## INSTRUCTIONS TO FOLLOW
Would you please return the lines of the material that contain the word "DELLA"?

## GIVEN INFORMATION
________________________
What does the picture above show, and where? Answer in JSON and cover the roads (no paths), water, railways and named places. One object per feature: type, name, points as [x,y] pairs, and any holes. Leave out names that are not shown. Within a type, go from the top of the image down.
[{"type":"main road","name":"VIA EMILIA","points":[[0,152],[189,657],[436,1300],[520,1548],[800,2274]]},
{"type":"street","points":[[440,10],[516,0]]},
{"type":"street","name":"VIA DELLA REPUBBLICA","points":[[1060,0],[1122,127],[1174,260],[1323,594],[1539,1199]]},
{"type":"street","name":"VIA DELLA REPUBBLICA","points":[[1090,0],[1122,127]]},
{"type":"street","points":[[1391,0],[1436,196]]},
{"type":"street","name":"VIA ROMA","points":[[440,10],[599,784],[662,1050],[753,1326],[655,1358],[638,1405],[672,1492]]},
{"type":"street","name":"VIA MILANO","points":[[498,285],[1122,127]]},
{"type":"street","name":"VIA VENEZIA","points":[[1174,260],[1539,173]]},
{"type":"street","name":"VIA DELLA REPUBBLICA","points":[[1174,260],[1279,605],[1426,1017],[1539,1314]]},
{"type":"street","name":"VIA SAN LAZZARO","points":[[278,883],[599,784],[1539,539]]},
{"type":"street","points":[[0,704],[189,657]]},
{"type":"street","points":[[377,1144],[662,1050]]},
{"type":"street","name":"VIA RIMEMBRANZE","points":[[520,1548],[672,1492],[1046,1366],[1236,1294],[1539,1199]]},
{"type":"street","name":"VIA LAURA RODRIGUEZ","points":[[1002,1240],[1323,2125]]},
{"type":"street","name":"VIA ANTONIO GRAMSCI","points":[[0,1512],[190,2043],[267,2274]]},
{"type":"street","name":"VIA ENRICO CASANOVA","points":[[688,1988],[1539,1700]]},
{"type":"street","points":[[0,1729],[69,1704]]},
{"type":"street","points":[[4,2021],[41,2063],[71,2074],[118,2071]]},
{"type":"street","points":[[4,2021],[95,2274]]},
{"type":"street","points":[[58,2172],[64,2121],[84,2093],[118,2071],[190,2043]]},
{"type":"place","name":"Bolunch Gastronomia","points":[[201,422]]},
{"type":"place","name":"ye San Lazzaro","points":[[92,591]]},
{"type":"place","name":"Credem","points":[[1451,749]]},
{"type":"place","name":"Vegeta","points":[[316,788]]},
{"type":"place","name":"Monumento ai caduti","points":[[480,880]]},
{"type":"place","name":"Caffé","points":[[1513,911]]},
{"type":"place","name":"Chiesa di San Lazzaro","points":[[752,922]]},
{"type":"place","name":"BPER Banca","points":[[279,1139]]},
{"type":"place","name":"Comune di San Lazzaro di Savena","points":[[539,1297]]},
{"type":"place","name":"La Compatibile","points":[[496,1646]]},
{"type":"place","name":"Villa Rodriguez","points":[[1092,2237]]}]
________________________
## RESPONSE AREA
{"type":"street","name":"VIA DELLA REPUBBLICA","points":[[1060,0],[1122,127],[1174,260],[1323,594],[1539,1199]]},
{"type":"street","name":"VIA DELLA REPUBBLICA","points":[[1090,0],[1122,127]]},
{"type":"street","name":"VIA DELLA REPUBBLICA","points":[[1174,260],[1279,605],[1426,1017],[1539,1314]]},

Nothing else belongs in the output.